Farah learns from the past
Mo Farah roared to 10,000m gold at the World Championships, spurred on by the memory of having the title snatched from his grasp last time.
The double Olympic champion produced his now customary devastating final lap to defeat the Ethiopian Ibrahim Jeilan, the man who pipped him to the crown two years ago in Daegu.
The Briton took the lead with two laps to go in Moscow, having recovered from an apparent stumble, and had the strength in the home straight to hold off Jeilan and take victory in 27 minutes 21.71 seconds.
He told BBC One: "I had the experience from a couple of years ago and this time I saw him coming at the bell, so I knew he was always behind me. It was important I had something left and it was nice to win it and beat him this time after finishing second.
"I nearly went down a couple of times, but thank God I didn't and I just managed to cover every move. It was important for me and my training partner Galen Rupp to work together. We knew from the pace that the guys knew we've got speed, so the guys were going out there to take a lot out of me.
"I didn't want to lose again. I remember a couple of years ago I was second and I was just digging in, digging in and making sure I didn't over stride. I kept looking across and you could see in my eyes, just making sure they didn't come after me.
"It was nice to come out here and win it. That was the one missing. It was definitely well worth it."
Farah responded to his 2011 disappointment by winning the 5,000m title days later and then unforgettably taking double gold at the Olympic Stadium.
The 30-year-old had said ahead of Moscow he now has a target on his back every time he raced, but warned his rivals he was a better athlete this year than at London 2012.
He was not wrong. Farah has honed his ferocious kick, helped by the sort of speed which saw him break the European 1500m record in Monaco last month, and his finishing speed was once again in evidence here.
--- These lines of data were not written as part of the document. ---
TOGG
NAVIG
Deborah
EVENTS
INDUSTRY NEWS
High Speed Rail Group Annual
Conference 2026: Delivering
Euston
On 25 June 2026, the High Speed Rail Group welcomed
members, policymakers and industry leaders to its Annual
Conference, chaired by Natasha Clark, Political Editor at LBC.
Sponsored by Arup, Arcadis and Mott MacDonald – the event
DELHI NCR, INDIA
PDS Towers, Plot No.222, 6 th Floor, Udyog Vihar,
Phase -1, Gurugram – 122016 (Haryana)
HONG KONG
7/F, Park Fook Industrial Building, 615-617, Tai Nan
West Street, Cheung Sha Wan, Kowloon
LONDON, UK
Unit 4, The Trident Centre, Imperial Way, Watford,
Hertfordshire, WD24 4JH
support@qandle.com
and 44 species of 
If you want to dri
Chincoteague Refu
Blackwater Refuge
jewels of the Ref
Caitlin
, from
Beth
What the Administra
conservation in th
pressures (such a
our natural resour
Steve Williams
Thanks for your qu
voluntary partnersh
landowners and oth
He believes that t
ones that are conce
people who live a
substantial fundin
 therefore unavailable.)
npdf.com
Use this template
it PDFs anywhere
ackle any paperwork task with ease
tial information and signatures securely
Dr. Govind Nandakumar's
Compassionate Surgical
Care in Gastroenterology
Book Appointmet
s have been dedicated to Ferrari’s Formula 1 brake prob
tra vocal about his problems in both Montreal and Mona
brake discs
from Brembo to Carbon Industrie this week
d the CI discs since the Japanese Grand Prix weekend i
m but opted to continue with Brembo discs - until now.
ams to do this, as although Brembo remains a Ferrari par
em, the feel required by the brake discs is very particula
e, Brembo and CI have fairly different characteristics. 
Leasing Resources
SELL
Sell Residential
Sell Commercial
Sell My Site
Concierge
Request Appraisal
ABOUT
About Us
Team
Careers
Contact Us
A 54.49secs last lap saw off his rivals and Farah spread his arms wide as he crossed the line, even if the cheers from the meagre crowd inside the Luzhniki Stadium was in stark contrast to the roar which urged him on last summer.
He said: "It's hard work. Sometimes it's just easier to go out in the race and do it like my 1500m race in Monaco where I just went out there and ended up running a personal best."
In tonight's race, the Kenyans and Ethiopians, assembled at the front, looked keen to work together to stop the favourite.
Farah, after all, was the only Briton in the 32-strong field, but he had American training partners Rupp, the silver medallist in London, and Dathan Ritzenhein alongside him and he took closer order with eight laps remaining.
There was a scare when he stumbled after an apparent clash of legs four laps from the end, but he managed to keep his feet - and his head.
Defending champion Jeilan briefly threatened to produce an upset yet again as he too finished strongly, but Farah was a different proposition this time around.
Jeilan took the silver, 0.52secs behind Farah, with Kenya's Paul Kipngetich Tanui getting bronze, 0.90s behind the winner.
And the success has not come without sacrifice.
Farah added on BBC One: "Training has been really hard, spending a lot of time away from the family. When I went back to compete after the London Anniversary Games my little twin daughters didn't recognise me.
"She didn't want to come up to me because I'd been sort of away for the last four months in and out.
"But it's definitely worth it and I'm proud to represent my country and do well for it."
Paula Radcliffe, the marathon world record holder, was full of praise for Farah's finish.
"A 54-second last lap in this sort of humidity is impressive," she said.
"Farah will have been having a few anxious moments in that last 150m with Ibrahim Jeilan, the same man who beat him in 2011, on his shoulder, but I think if he had really, really been pushed Mo would have found another gear.
"In Daegu he panicked a bit, but this time, even as his legs grew heavy, he did not."